This case involves an application for social security disability
insurance benefits. Presently before the Court is a motion by the pro se
plaintiff Shay Liberman ("Liberman" or the "plaintiff") to recover
attorneys' fees, expenses and costs pursuant to the Equal Access to
Justice Act (the "EAJA"), 28 U.S.C. § 2412(d) and the Social Security
Act, 42 U.S.C. § 406(b).
On January 28, 1998, the plaintiff filed a complaint in the Eastern
District of New York seeking review of a final administrative decision of
the Commissioner of the Social Security Administration (the
"Commissioner") which denied his application for social security
disability insurance benefits. Thereafter, the Commissioner moved to
remand the case for further administrative proceedings because, among
other things, the Administrative Law Judge failed to note the weight that
he gave to the opinion of the treating physician and his reasons for
finding that the plaintiff's testimony of pain and functional limitations
was not credible. On August 31, 1999, the Court granted the motion
remanding the case for further administrative proceedings. Unsatisfied
with that decision, the plaintiff filed an appeal with the Second
Circuit. On February 17, 2000, the Second Circuit dismissed the appeal
because the remand order was not final under 28 U.S.C. § 1291. On
June 14, 2001, the plaintiff filed a motion to recover attorneys' fees,
expenses and costs pursuant to the EAJA and the Social Security Act.
A. Attorneys' Fees
The Social Security Act provides in pertinent part:
Whenever a court renders a judgment favorable to a
claimant under this subchapter who was represented
before the court by an attorney, the court may
determine and allow as part of its judgment a
reasonable fee for such representation, not in excess
of 25 percent of the total of the past-due benefits to
which the claimant is entitled by reason of such
judgment. . . .
42 U.S.C. § 406(b)(1). Because the plaintiff was
not represented by counsel at any point during the
stages of this action, he is not entitled to attorneys'
fees under the Social Security Act.
Accordingly, his motion for attorneys' fees is denied.

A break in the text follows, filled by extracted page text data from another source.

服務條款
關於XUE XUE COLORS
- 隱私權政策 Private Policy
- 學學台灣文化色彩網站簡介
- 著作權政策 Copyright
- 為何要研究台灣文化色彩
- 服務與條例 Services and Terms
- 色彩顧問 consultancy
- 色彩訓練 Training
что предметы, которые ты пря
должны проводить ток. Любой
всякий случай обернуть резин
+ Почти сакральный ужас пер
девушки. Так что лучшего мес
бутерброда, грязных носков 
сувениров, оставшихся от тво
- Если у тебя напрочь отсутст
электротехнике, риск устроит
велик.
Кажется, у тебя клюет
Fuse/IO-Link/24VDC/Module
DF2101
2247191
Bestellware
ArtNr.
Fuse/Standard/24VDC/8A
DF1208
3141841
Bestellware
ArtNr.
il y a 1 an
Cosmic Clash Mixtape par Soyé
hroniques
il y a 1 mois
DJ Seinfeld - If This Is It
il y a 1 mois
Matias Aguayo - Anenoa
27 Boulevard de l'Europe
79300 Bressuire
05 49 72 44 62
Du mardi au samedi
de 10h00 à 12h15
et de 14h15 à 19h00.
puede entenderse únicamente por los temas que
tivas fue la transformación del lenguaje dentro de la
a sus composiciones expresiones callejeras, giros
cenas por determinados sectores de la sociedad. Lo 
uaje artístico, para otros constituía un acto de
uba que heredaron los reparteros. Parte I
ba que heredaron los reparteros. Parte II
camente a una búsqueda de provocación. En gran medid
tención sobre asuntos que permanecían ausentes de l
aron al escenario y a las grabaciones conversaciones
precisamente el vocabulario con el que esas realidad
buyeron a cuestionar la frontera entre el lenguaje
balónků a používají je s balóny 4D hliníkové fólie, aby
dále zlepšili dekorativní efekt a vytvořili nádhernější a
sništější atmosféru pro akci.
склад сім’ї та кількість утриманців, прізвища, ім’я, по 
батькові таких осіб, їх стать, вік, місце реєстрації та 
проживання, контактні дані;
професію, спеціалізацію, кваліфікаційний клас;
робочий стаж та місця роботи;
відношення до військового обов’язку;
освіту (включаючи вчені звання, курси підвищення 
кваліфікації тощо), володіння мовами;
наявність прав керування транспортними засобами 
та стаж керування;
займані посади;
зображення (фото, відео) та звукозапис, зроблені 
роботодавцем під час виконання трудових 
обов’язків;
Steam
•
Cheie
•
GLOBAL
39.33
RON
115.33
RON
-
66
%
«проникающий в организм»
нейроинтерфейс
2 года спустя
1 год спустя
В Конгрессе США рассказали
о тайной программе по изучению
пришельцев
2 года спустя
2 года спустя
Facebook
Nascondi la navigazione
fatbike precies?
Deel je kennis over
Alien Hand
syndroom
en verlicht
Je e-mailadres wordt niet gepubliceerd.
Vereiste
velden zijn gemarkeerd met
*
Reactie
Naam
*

The EAJA provides for "fees and expenses" that include "the reasonable
expenses of expert witnesses, the reasonable cost of any study,
analysis, engineering report, test, or project which is found by the
court to be necessary for the preparation of the party's case. . . ."
28 U.S.C. § 2412(d)(2)(A). In addition to the above items, courts
permit litigants to recover telephone, postage, travel, and photocopying
costs under the EAJA. Aston v. Sec. of Health and Human Servs., 808 F.2d 9,
12 (2d Cir. 1986).
In his reply papers, the plaintiff states that he incurred $475 for
various expenses including postage, copies, stationary, transportation,
and telephone calls. However, the plaintiff's papers fail to comply with
the requirements of the EAJA because they lack an itemized statement and
the required allegation that the position of the United States was not
substantially justified. 28 U.S.C. § 2412(d)(1)(B). In addition, the
Social Security Act is silent on a litigant's right to recover the
above-noted expenses from the government and, therefore, provides no
right of recovery. Accordingly, the motion for expenses is denied.
Under the EAJA, the plaintiff is not entitled to costs because he
proceeded pro se at all stages of this action. See Maida v. Callahan,
148 F.3d 190, 193 (2d Cir. 1998) (preventing the recovery of costs
against the government under the EAJA "where the potential awardee has
proceeded under the in forma pauperis statute."). Also, the Social
Security Act does not provide a theory to recover costs because the Act
is silent on a litigant's right to recover them from the government. See
id. at 192. Accordingly, the motion to recover costs is denied.
Based upon the foregoing, it is hereby
ORDERED, that the motion for attorneys' fees, expenses and costs is
denied; and it is further
ORDERED, that the Clerk of the Court is directed to close this case.